Tuesday, March 4, 2008
Six Month Anniversary
Time is the greatest of con artists. We joke around with each other by saying, "hey, look over there," in a silly attempt to take a French fry, or to put a gum wrapper in the dupe's pocket. We do it knowing that they will see what we do, knowing that it's funny to pretend that the most intelligent creature on earth, presumably, could be dislocated from their personal awareness by a simple distraction across the room. "Oh, look at that girl!" Swipe.
We posture at how smart and wise we are, at how invincible to the ravishes of cunning we can be, but all the while a fearsome, abstract monster is slowly bleeding us. Time. The greatest con artist: You know he is stealing from you, and he tricks you over and over into thinking that he has left you alone, but over and over again you wise up to his ways. Nevertheless, you can do nothing about it. He says, "Oh no, you won't even know I'm around," but then six months later... six months have passed, and you could have sworn that those six months were merely a blink and a short nap.

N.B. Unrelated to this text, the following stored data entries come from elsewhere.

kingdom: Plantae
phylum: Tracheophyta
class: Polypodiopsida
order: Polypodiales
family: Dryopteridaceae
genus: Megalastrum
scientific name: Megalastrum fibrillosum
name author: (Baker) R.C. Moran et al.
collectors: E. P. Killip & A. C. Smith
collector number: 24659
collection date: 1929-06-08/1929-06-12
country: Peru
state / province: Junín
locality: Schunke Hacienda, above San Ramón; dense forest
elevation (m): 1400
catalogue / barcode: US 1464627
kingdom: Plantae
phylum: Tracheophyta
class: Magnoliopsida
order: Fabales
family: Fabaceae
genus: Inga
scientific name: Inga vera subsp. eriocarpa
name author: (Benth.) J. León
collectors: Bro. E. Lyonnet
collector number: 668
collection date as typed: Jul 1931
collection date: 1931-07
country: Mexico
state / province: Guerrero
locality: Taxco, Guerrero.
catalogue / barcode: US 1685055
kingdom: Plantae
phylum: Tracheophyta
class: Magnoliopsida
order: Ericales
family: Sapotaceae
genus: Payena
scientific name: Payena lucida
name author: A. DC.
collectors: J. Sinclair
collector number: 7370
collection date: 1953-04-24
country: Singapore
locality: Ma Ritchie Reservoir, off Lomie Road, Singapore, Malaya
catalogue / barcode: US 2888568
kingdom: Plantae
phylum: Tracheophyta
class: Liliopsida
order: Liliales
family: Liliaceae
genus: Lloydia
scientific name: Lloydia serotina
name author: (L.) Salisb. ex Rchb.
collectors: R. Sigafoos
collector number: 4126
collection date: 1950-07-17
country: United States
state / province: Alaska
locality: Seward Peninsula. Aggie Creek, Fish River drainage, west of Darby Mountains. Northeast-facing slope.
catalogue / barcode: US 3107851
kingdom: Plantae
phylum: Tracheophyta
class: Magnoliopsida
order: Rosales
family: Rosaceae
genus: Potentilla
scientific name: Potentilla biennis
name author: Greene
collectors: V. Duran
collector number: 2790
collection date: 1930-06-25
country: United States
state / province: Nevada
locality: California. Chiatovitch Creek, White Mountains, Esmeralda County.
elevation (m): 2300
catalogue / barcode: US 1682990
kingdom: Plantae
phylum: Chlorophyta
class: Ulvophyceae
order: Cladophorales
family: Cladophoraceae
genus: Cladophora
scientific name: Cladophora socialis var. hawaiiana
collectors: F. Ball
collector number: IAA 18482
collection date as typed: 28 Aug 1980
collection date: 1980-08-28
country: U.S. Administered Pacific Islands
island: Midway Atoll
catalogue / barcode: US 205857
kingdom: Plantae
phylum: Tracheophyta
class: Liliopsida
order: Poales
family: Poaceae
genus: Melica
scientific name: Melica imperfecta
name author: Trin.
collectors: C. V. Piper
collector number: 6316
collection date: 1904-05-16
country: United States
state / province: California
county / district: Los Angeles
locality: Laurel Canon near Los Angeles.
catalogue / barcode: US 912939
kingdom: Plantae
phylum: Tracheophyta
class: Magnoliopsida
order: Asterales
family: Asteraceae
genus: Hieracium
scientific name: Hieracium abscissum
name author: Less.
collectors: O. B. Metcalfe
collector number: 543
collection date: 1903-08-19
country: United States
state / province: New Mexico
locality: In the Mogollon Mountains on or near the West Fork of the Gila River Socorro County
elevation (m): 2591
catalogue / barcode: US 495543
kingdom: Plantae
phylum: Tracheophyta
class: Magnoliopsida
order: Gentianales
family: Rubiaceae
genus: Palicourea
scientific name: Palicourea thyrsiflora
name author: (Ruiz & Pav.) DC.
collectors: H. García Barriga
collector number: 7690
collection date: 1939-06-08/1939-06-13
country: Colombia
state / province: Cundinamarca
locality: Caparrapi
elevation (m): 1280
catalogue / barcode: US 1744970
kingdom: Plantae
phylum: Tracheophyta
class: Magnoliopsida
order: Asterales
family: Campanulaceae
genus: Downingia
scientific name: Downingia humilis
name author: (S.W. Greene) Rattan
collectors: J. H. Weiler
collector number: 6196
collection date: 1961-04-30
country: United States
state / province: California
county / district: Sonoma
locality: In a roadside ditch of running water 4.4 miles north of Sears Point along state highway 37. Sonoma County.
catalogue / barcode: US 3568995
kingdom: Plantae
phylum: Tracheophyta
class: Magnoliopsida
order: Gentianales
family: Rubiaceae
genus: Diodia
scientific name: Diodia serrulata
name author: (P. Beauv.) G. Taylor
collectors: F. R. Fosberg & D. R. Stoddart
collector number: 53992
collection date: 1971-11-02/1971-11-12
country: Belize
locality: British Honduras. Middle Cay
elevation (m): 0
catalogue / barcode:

Well, today is the official half a year anniversary of my becoming a citizen of Israel. The tone of what I just wrote probably sounds non-celebratory, but don't mistake my thoughts on time for my attitude and perspective of my time here. That is the entire point, that time is a wily beast, striking when you least expect it. Hence, "time flies when you are having fun." Hence, I'm having a great time, I have been having a great time, and all of a sudden six months have passed! Wasn't it yesterday that I was playing Xbox with my brother? Wasn't it yesterday that I drove to the movies in my green Jeep?
This seems like some type of a milestone. I'm not sure what it's really symbolic of, whether it's permanence here, or that I endured some big hurdles in the transition inherent in moving 7,000 miles - and overcame valiantly. Or, maybe it means very little, and I'm just making a big to-do about nothing.
Whatever the case may be, I can report home in a positive manner: Doing well, got food, have friends, staying busy, will call.
So, you may be wondering what those pictures are doing here. The first two, of the railroad tracks, are disused French-built rail lines in Jerusalem (according to nabataea.net, a pretty neat site). In fact, on my short walk from the bus stop to the building where I have Hebrew class, I have to pass over these tracks. This area of town is right next to the old train station, a remnant of the Ottoman history of this place. I have unfortunately not taken a close look at the old station, which is actually rather large, and I plan to explore it ASAP. I've wanted to do that for three years.
I walk over these tracks every morning and every afternoon. The sun is still slanting across the new-born sky when I make this trek, and the silhouettes of the trees fall on the tracks in a way that makes the morning feel like eternity itself couldn't exist longer. Time stands still, if that's possible, and the shadows stretch away the weariness of night. I walk over these tracks, covered in moss and deteriorating for half a century of neglect, wondering how many pilgrims made their way to the Holy Land on them. This was the line from Jaffa to Jerusalem, so I wonder if Mark Twain would have found his way to the true City of God on this very spot, if he made his journey thirty years after he did. Would he still have seen the land as "a desolate country," or would the railroad have convinced him otherwise?
I wonder many things when the sun casts shadows on these tracks, and I can't help but smile at the beauty of the life that we so often take for granted. How many people walk over these tracks and aren't amazed at how old and historic they are, terrified of the tears and blood and rain that have washed away so many lives, at what a witness these tracks must be for the history of a nation and a people, at how symbolic it is that they have been paved over by the new asphalt roads, at how romantic the times used to be, before we lost our way in modernity.
I wonder many things in this city. In this country. My soul has yearned for many years to feel a part of something so surreal, to walk from the rigors of daily life into the ether of history, to let my mind not just wander to a distant land full of stories too fabulous to be true, but to let my mind walk that land and tread those fables. That's why I moved here, or at least that's one of the reasons; to wake up in the morning to my dreams, not from them.
The other picture below is somewhat humorous to me. I was walking home from class when I looked down, bewildered by a rush of nostalgia, and saw what had caused this remembrance. There was freshly cut grass along the paved sidewalk, which instinctively placed me back in my parent's house, six months previous, where I spent the summer as their lawn-boy. The smell of cut grass = my parent's yard. Can't say that living in a city hasn't been the hardest transition for me, I have to admit. I get along just fine in cities, but there's something easier about open fields, tiny villages, and nature's permeation.